The Australian Financial Review is not impressed by the economic nationalism of Bill Heffernan and others, which held that local and government shareholders were more likely to safeguard the interests of stakeholders in the Snowy scheme than would foreign shareholders.

The editorial says:

This [is] nonsense. The waters had been overallocated in the past by governments, resulting in serious land degradation along the Murray-Darling river system. Private, or foreign, shareholders could hardly do worse even if they controlled the waters, but they wouldn't have, because the NSW government retained ownership subject to a term-term licence to Snowy Hydro.

They have a point, don't they? The past record of water development has been pretty awful in terms of the overallocation of water, the salinisation of the landscape and the reduction of biodiversity.

So what is the argument for a private power company controlling the flow of water? The AFR adds:

There is nothing especially virtuous in public or Australian ownership; and social conditions can be just as effectively achieved by licence conditions imposed on private owners---even foreigners---than by the lumbering processes of government. This principle has underwritten public policy for more than a decade, though it is true it has been honoured in the breach when it comes to sensitive assets.

Woodside comes to mind, doesn't it? Why isn't Snowy Hydro seen as akin to Woodside -- in terms of national economic security. Isn't the Snowy scheme too valuable an asset to risk? Doesn't the national interest operate here? How can the licence conditions be guranted in the face fr profit earned from electricity?

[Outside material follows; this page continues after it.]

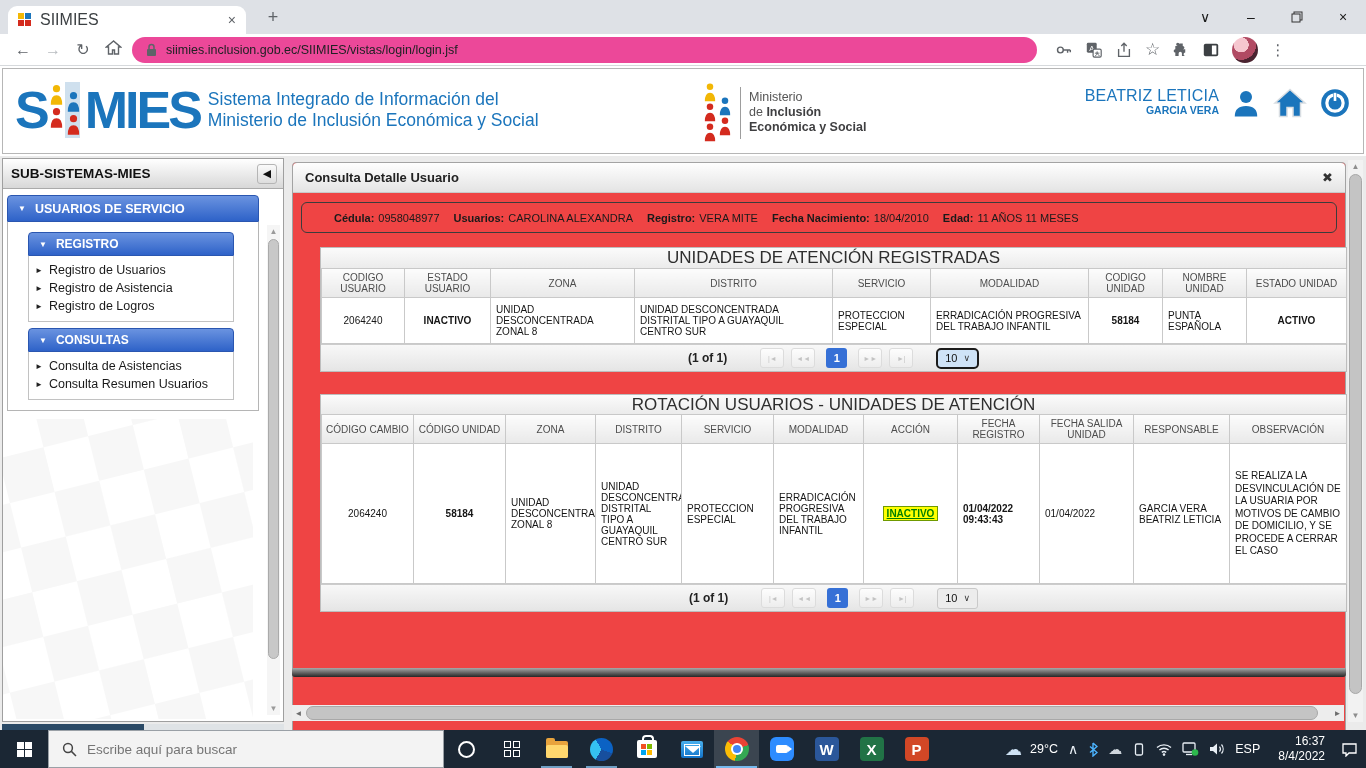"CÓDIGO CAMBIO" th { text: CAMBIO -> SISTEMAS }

The public's fear was that a privatised Snowy Hydro might compromise the irrigation and environmental side of the business in favour of the power side - concerns never effectively dealt with by John Howard or Senator Minchin. Doesn't the nature of the commercial operation of Snowy Hydro mean that power generation would take precedence over water flows in the Snowy, the Murray and the Murrumbidgee rivers.

Was the Howard Government cutting and running before people power? Or because it had failed to get the necessary legislative approval for selling its share of Snowy Hydro last year, and the new legisation to ensure legality may not have got through the Senate because Senators Barnaby Joyce and Steve Fielding would have voted against it?

What hasn't changed in all of this is the importance of water issues, given that Australia going to face a drier, hotter future, the National Water Initiative's recognition of the need for environmental flows, and the refusal of the Nationals to divert any water away from irrigators or productive use. The strategy has been to use public money to improve the infrastructure and for the Commonwealth to purchase the water saved from efficiency gains.

The problem here is that won't be enough for the environmental flows that are need to ensure healthy working Murray river because the overallocation of the water has been so excessive. Therein lies the key problem. However, the AFR is not much concerned about that issue.